### WORK TO BE COMPLETED
Edit the forum post from the sentence containing "If all I needed" and stop after "the take:give ratio?", changing each "libido" to "sex drive".

My husband is unhappy with the infrequent sex, specifically the fact that he has to practically beg for it and wait and wait until I want it enough to say yes. I never initiate, and that bothers him. I want to pick up the sex and want to want it more—I don't want to have to set a reminder to initiate sex just because there's some merit to that strategy. Personally, I'm satisfied with our frequency of sex, but I'm not happy that he's unsatisfied, unhappy, and feeling unwanted. (This is a new concept to me because until very recently I felt his sexual demands were unreasonable and selfish... probably concepts from how I was raised to think and previous, unhappy relationships.)

We're both overweight, and possibly due to his weight and fitness level, we can only ever have sex with him on top. This makes me feel a little bitter and jealous that he always gets to "lay back and take it," which I want to be able to do sometimes. When he tries to be on top, it usually fails (his position keeps slipping and he starts to lay on me rather than just being over me) so we have to switch back to the usual position, so now I think he's insecure about branching out.

I noticed that often suggestions are made to "frustrated chumps" to make sure they do some non-sex-expecting touching and flirting to keep sexual tension up, and my husband does not do this. I do it to him because I think it's fun, but for whatever reason, he does not do this to me and never really has. He gets involved in his solo hobbies during our free time together, so we don't connect much, especially not physically.

It's difficult for me to ask him to do more romantic things and take an interest in me even when sex isn't on his mind because somehow I always botch it and he thinks I'm trying to fight or says I'm "yelling" at him, and it never goes anywhere. I think he may be sensitive and even when I try to broach this gently, it goes the wrong way. He thinks something is wrong with my libido and that I am trying to blame him for that.

If all I needed to do to increase my libido was to "train" it by setting reminders and getting my lazy butt up and initiating sex, I might be able to do it. Granted, I can't get myself to go exercise, so I'm not positive. But I DO feel insecure and unattractive and want my husband to pay physical attention to me without sex being right around the corner. If I start doing sex like a chore just to "train" my libido, won't he continue with his same patterns, and won't I start to resent him?

Honestly, I can be very sensitive, defensive, and illogical at times, so I want to see what people think. How can I broach this topic with him without "picking a fight," and how much should I be changing the take:give ratio?

### STUDY MATERIAL
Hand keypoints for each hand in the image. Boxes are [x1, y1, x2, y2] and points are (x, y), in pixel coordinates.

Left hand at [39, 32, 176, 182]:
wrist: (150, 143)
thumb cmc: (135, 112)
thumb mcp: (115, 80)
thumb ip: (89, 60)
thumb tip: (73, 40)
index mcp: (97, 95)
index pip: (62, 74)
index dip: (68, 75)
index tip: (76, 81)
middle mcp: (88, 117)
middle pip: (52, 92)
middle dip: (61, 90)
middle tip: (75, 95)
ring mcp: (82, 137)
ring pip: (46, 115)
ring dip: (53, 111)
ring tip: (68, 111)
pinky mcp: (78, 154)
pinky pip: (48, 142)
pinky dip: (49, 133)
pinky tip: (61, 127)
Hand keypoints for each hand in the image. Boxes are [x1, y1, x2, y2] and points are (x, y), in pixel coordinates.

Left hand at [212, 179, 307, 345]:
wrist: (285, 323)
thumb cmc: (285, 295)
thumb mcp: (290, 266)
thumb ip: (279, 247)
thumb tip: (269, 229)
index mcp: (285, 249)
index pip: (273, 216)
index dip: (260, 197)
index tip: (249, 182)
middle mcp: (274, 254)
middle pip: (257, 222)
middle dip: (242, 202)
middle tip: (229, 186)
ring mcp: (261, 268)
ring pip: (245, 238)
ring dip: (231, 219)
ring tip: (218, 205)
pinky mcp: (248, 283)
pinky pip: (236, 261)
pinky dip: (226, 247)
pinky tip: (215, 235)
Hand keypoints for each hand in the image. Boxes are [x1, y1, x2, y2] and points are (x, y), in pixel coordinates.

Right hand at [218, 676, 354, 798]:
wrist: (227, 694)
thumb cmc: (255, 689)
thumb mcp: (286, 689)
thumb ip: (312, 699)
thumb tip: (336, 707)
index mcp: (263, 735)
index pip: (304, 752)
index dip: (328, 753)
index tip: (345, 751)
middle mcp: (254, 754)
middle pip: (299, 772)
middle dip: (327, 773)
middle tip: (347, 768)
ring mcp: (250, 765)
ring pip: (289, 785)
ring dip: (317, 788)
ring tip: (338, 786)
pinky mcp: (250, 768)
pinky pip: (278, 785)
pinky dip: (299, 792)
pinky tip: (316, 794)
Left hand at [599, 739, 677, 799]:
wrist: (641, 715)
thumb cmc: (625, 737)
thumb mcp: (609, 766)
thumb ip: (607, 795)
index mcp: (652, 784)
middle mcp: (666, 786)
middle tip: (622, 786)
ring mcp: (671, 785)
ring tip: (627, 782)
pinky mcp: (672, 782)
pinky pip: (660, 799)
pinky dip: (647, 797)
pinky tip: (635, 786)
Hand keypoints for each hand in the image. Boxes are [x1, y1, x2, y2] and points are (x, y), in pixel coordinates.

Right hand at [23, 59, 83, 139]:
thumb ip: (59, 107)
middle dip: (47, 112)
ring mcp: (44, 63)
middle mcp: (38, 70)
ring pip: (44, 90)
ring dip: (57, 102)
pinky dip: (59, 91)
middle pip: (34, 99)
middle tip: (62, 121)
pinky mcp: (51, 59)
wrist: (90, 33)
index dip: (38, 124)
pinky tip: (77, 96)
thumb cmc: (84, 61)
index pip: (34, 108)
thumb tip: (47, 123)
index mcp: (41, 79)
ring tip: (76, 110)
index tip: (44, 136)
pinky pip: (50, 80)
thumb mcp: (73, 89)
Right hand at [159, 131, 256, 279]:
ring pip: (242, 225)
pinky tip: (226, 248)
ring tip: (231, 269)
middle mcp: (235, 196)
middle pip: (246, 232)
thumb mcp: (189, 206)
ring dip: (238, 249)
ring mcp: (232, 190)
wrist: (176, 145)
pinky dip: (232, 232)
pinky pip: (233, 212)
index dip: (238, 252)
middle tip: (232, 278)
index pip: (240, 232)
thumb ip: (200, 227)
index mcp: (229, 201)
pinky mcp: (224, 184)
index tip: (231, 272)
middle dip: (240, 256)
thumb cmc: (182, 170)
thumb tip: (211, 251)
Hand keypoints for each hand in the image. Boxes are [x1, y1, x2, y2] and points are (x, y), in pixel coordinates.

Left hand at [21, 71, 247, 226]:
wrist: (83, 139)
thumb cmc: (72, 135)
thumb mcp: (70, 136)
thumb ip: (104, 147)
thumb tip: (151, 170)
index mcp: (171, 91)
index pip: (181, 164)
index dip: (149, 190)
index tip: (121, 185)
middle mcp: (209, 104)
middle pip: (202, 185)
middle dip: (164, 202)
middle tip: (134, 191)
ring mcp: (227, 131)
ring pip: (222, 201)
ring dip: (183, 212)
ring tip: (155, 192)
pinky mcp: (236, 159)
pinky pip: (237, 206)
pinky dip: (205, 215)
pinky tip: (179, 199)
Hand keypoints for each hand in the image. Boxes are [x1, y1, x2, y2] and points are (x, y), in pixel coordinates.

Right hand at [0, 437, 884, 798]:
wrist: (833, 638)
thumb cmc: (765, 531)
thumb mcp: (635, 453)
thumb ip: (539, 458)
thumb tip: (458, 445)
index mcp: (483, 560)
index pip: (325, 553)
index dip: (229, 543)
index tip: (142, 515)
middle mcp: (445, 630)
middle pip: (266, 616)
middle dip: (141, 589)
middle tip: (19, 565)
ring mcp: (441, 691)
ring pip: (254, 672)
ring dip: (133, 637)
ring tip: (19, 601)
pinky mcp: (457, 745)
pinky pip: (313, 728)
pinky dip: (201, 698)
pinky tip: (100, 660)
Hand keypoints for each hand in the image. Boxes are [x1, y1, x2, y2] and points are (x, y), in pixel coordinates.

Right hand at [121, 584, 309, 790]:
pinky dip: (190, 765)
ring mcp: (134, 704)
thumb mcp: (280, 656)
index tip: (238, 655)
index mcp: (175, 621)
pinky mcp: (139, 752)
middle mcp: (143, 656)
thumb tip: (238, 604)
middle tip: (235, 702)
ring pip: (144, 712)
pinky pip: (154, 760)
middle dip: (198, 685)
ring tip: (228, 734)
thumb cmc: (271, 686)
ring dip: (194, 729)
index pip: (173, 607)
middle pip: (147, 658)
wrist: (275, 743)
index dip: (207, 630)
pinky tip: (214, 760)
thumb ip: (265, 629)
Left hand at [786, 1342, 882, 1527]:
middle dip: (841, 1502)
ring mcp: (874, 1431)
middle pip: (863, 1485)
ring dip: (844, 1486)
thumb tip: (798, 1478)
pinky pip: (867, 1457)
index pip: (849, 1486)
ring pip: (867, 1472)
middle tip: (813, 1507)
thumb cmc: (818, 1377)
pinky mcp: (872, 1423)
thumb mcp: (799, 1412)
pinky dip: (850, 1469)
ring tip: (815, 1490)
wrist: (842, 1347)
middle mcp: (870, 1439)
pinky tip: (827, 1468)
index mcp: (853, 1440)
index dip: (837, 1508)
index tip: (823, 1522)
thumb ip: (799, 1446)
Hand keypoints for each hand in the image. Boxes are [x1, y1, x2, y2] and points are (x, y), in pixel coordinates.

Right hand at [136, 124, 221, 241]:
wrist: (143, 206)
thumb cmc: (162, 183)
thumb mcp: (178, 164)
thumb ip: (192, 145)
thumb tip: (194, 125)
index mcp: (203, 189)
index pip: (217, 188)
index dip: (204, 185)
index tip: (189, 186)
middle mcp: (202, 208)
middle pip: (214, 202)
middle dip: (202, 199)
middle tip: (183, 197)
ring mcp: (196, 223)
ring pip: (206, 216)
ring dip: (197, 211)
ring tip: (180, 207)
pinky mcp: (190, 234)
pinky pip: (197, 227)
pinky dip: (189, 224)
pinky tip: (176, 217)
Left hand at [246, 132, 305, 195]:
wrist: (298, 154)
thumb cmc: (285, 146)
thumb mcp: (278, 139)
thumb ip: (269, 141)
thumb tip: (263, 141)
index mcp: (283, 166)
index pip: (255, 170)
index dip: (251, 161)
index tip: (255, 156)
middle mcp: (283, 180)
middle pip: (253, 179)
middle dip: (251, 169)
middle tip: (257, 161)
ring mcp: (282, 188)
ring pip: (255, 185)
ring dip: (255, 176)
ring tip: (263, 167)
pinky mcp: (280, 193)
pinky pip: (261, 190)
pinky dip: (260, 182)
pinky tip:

### RESPONSE TO THIS EXERCISE
If all I needed to do to increase my sex drive was to "train" it by setting reminders and getting my lazy butt up and initiating sex, I might be able to do it. Granted, I can't get myself to go exercise, so I'm not positive. But I DO feel insecure and unattractive and want my husband to pay physical attention to me without sex being right around the corner. If I start doing sex like a chore just to "train" my sex drive, won't he continue with his same patterns, and won't I start to resent him?

Honestly, I can be very sensitive, defensive, and illogical at times, so I want to see what people think. How can I broach this topic with him without "picking a fight," and how much should I be changing the take:give ratio?